> [What the task asks] Retype the records exactly.

> [Data extract]
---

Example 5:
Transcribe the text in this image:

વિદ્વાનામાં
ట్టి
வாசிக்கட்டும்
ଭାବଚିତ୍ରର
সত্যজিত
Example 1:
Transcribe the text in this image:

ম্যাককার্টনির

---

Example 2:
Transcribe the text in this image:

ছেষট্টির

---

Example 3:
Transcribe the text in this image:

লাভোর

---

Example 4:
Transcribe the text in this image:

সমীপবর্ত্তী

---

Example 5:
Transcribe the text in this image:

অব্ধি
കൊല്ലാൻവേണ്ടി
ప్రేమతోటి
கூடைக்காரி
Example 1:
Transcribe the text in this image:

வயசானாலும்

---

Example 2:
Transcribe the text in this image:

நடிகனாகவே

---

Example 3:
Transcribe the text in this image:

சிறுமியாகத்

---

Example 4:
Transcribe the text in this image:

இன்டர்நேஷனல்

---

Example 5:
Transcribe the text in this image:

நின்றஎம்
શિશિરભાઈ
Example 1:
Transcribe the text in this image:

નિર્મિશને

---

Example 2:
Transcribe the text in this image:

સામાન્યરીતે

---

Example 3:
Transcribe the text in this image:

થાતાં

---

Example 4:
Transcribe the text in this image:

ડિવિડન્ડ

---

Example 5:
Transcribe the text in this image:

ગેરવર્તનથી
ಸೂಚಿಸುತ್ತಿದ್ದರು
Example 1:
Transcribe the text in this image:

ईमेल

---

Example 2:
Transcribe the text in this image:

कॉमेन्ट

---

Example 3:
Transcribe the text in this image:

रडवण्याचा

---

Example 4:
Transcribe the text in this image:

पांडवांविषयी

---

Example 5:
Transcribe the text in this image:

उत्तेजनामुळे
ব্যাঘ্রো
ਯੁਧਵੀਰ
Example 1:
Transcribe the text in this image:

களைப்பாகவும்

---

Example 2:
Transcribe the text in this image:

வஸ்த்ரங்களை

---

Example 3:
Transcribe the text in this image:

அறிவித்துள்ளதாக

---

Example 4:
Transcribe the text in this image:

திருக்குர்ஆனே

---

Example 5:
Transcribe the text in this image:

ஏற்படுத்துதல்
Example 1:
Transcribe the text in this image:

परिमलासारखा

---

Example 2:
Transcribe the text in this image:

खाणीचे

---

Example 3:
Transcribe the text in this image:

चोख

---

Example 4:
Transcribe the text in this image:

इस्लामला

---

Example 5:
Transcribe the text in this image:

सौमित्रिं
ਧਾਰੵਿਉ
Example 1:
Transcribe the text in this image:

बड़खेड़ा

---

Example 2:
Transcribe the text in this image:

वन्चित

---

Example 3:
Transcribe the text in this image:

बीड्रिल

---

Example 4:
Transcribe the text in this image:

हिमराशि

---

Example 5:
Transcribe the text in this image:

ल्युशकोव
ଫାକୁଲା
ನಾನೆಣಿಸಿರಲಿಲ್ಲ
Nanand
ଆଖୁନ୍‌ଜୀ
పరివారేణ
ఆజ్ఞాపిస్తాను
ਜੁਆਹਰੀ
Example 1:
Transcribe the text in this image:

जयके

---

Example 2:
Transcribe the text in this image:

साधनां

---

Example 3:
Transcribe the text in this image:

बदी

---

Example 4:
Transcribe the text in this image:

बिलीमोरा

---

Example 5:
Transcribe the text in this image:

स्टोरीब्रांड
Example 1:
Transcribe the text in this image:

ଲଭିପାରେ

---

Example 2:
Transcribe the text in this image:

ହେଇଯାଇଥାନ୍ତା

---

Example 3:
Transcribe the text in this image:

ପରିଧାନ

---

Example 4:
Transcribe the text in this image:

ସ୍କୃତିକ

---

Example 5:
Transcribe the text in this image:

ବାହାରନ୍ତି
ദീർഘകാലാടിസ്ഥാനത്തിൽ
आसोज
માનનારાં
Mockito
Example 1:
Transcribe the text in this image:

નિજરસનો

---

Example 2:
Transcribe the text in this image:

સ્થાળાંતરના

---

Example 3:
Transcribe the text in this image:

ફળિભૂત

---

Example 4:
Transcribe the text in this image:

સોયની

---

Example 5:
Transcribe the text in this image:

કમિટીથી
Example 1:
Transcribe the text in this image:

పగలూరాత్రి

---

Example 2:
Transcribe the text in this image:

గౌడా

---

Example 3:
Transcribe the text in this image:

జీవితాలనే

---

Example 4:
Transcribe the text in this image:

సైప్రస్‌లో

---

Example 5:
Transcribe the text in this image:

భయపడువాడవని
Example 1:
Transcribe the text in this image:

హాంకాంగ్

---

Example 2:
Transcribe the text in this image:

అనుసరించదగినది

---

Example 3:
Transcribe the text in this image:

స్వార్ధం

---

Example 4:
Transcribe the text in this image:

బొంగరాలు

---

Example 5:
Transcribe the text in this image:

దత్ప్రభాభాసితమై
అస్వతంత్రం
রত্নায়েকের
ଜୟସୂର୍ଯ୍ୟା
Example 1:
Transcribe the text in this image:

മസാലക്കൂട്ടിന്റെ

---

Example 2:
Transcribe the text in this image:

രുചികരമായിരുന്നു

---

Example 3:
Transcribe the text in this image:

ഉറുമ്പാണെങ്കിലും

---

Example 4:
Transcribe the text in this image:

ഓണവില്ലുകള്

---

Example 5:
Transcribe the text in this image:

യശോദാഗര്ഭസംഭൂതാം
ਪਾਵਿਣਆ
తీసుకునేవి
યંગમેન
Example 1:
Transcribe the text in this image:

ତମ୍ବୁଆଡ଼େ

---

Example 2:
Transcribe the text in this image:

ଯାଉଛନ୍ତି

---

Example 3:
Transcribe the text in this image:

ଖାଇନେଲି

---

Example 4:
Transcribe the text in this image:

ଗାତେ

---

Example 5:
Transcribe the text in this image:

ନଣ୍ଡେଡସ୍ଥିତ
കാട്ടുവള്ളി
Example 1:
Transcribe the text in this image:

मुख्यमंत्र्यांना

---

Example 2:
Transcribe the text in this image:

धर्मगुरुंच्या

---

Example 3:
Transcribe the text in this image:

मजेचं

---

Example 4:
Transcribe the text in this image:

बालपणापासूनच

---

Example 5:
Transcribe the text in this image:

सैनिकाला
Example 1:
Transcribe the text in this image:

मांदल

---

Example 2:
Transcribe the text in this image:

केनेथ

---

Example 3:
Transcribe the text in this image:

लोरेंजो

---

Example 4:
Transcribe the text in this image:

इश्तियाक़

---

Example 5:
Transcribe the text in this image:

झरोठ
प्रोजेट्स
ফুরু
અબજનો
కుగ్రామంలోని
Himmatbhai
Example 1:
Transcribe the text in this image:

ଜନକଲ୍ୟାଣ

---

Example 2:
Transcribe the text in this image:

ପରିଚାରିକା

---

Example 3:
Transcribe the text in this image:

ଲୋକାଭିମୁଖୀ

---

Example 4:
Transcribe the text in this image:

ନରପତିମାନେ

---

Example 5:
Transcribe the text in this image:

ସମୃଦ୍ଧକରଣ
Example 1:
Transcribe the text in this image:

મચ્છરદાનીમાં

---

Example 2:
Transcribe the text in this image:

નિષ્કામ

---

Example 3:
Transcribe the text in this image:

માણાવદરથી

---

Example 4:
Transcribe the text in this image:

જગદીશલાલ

> [Problem solution]
---

Example 5:
Transcribe the text in this image:

વિદ્વાનામાં
ట్టి
வாசிக்கட்டும்
ଭାବଚିତ୍ରର
সত্যজিত
Example 1:
Transcribe the text in this image:

ম্যাককার্টনির

---

Example 2:
Transcribe the text in this image:

ছেষট্টির

---

Example 3:
Transcribe the text in this image:

লাভোর

---

Example 4:
Transcribe the text in this image:

সমীপবর্ত্তী

---

Example 5:
Transcribe the text in this image:

অব্ধি
കൊല്ലാൻവേണ്ടി
ప్రేమతోటి
கூடைக்காரி
Example 1:
Transcribe the text in this image:

வயசானாலும்

---

Example 2:
Transcribe the text in this image:

நடிகனாகவே

---

Example 3:
Transcribe the text in this image:

சிறுமியாகத்

---

Example 4:
Transcribe the text in this image:

இன்டர்நேஷனல்

---

Example 5:
Transcribe the text in this image:

நின்றஎம்
શિશિરભાઈ
Example 1:
Transcribe the text in this image:

નિર્મિશને

---

Example 2:
Transcribe the text in this image:

સામાન્યરીતે

---

Example 3:
Transcribe the text in this image:

થાતાં

---

Example 4:
Transcribe the text in this image:

ડિવિડન્ડ

---

Example 5:
Transcribe the text in this image:

ગેરવર્તનથી
ಸೂಚಿಸುತ್ತಿದ್ದರು
Example 1:
Transcribe the text in this image:

ईमेल

---

Example 2:
Transcribe the text in this image:

कॉमेन्ट

---

Example 3:
Transcribe the text in this image:

रडवण्याचा

---

Example 4:
Transcribe the text in this image:

पांडवांविषयी

---

Example 5:
Transcribe the text in this image:

उत्तेजनामुळे
ব্যাঘ্রো
ਯੁਧਵੀਰ
Example 1:
Transcribe the text in this image:

களைப்பாகவும்

---

Example 2:
Transcribe the text in this image:

வஸ்த்ரங்களை

---

Example 3:
Transcribe the text in this image:

அறிவித்துள்ளதாக

---

Example 4:
Transcribe the text in this image:

திருக்குர்ஆனே

---

Example 5:
Transcribe the text in this image:

ஏற்படுத்துதல்
Example 1:
Transcribe the text in this image:

परिमलासारखा

---

Example 2:
Transcribe the text in this image:

खाणीचे

---

Example 3:
Transcribe the text in this image:

चोख

---

Example 4:
Transcribe the text in this image:

इस्लामला

---

Example 5:
Transcribe the text in this image:

सौमित्रिं
ਧਾਰੵਿਉ
Example 1:
Transcribe the text in this image:

बड़खेड़ा

---

Example 2:
Transcribe the text in this image:

वन्चित

---

Example 3:
Transcribe the text in this image:

बीड्रिल

---

Example 4:
Transcribe the text in this image:

हिमराशि

---

Example 5:
Transcribe the text in this image:

ल्युशकोव
ଫାକୁଲା
ನಾನೆಣಿಸಿರಲಿಲ್ಲ
Nanand
ଆଖୁନ୍‌ଜୀ
పరివారేణ
ఆజ్ఞాపిస్తాను
ਜੁਆਹਰੀ
Example 1:
Transcribe the text in this image:

जयके

---

Example 2:
Transcribe the text in this image:

साधनां

---

Example 3:
Transcribe the text in this image:

बदी

---

Example 4:
Transcribe the text in this image:

बिलीमोरा

---

Example 5:
Transcribe the text in this image:

स्टोरीब्रांड
Example 1:
Transcribe the text in this image:

ଲଭିପାରେ

---

Example 2:
Transcribe the text in this image:

ହେଇଯାଇଥାନ୍ତା

---

Example 3:
Transcribe the text in this image:

ପରିଧାନ

---

Example 4:
Transcribe the text in this image:

ସ୍କୃତିକ

---

Example 5:
Transcribe the text in this image:

ବାହାରନ୍ତି
ദീർഘകാലാടിസ്ഥാനത്തിൽ
आसोज
માનનારાં
Mockito
Example 1:
Transcribe the text in this image:

નિજરસનો

---

Example 2:
Transcribe the text in this image:

સ્થાળાંતરના

---

Example 3:
Transcribe the text in this image:

ફળિભૂત

---

Example 4:
Transcribe the text in this image:

સોયની

---

Example 5:
Transcribe the text in this image:

કમિટીથી
Example 1:
Transcribe the text in this image:

పగలూరాత్రి

---

Example 2:
Transcribe the text in this image:

గౌడా

---

Example 3:
Transcribe the text in this image:

జీవితాలనే

---

Example 4:
Transcribe the text in this image:

సైప్రస్‌లో

---

Example 5:
Transcribe the text in this image:

భయపడువాడవని
Example 1:
Transcribe the text in this image:

హాంకాంగ్

---

Example 2:
Transcribe the text in this image:

అనుసరించదగినది

---

Example 3:
Transcribe the text in this image:

స్వార్ధం

---

Example 4:
Transcribe the text in this image:

బొంగరాలు

---

Example 5:
Transcribe the text in this image:

దత్ప్రభాభాసితమై
అస్వతంత్రం
রত্নায়েকের
ଜୟସୂର୍ଯ୍ୟା
Example 1:
Transcribe the text in this image:

മസാലക്കൂട്ടിന്റെ

---

Example 2:
Transcribe the text in this image:

രുചികരമായിരുന്നു

---

Example 3:
Transcribe the text in this image:

ഉറുമ്പാണെങ്കിലും

---

Example 4:
Transcribe the text in this image:

ഓണവില്ലുകള്

---

Example 5:
Transcribe the text in this image:

യശോദാഗര്ഭസംഭൂതാം
ਪਾਵਿਣਆ
తీసుకునేవి
યંગમેન
Example 1:
Transcribe the text in this image:

ତମ୍ବୁଆଡ଼େ

---

Example 2:
Transcribe the text in this image:

ଯାଉଛନ୍ତି

---

Example 3:
Transcribe the text in this image:

ଖାଇନେଲି

---

Example 4:
Transcribe the text in this image:

ଗାତେ

---

Example 5:
Transcribe the text in this image:

ନଣ୍ଡେଡସ୍ଥିତ
കാട്ടുവള്ളി
Example 1:
Transcribe the text in this image:

मुख्यमंत्र्यांना

---

Example 2:
Transcribe the text in this image:

धर्मगुरुंच्या

---

Example 3:
Transcribe the text in this image:

मजेचं

---

Example 4:
Transcribe the text in this image:

बालपणापासूनच

---

Example 5:
Transcribe the text in this image:

सैनिकाला
Example 1:
Transcribe the text in this image:

मांदल

---

Example 2:
Transcribe the text in this image:

केनेथ

---

Example 3:
Transcribe the text in this image:

लोरेंजो

---

Example 4:
Transcribe the text in this image:

इश्तियाक़

---

Example 5:
Transcribe the text in this image:

झरोठ
प्रोजेट्स
ফুরু
અબજનો
కుగ్రామంలోని
Himmatbhai
Example 1:
Transcribe the text in this image:

ଜନକଲ୍ୟାଣ

---

Example 2:
Transcribe the text in this image:

ପରିଚାରିକା

---

Example 3:
Transcribe the text in this image:

ଲୋକାଭିମୁଖୀ

---

Example 4:
Transcribe the text in this image:

ନରପତିମାନେ

---

Example 5:
Transcribe the text in this image:

ସମୃଦ୍ଧକରଣ
Example 1:
Transcribe the text in this image:

મચ્છરદાનીમાં

---

Example 2:
Transcribe the text in this image:

નિષ્કામ

---

Example 3:
Transcribe the text in this image:

માણાવદરથી

---

Example 4:
Transcribe the text in this image:

જગદીશલાલ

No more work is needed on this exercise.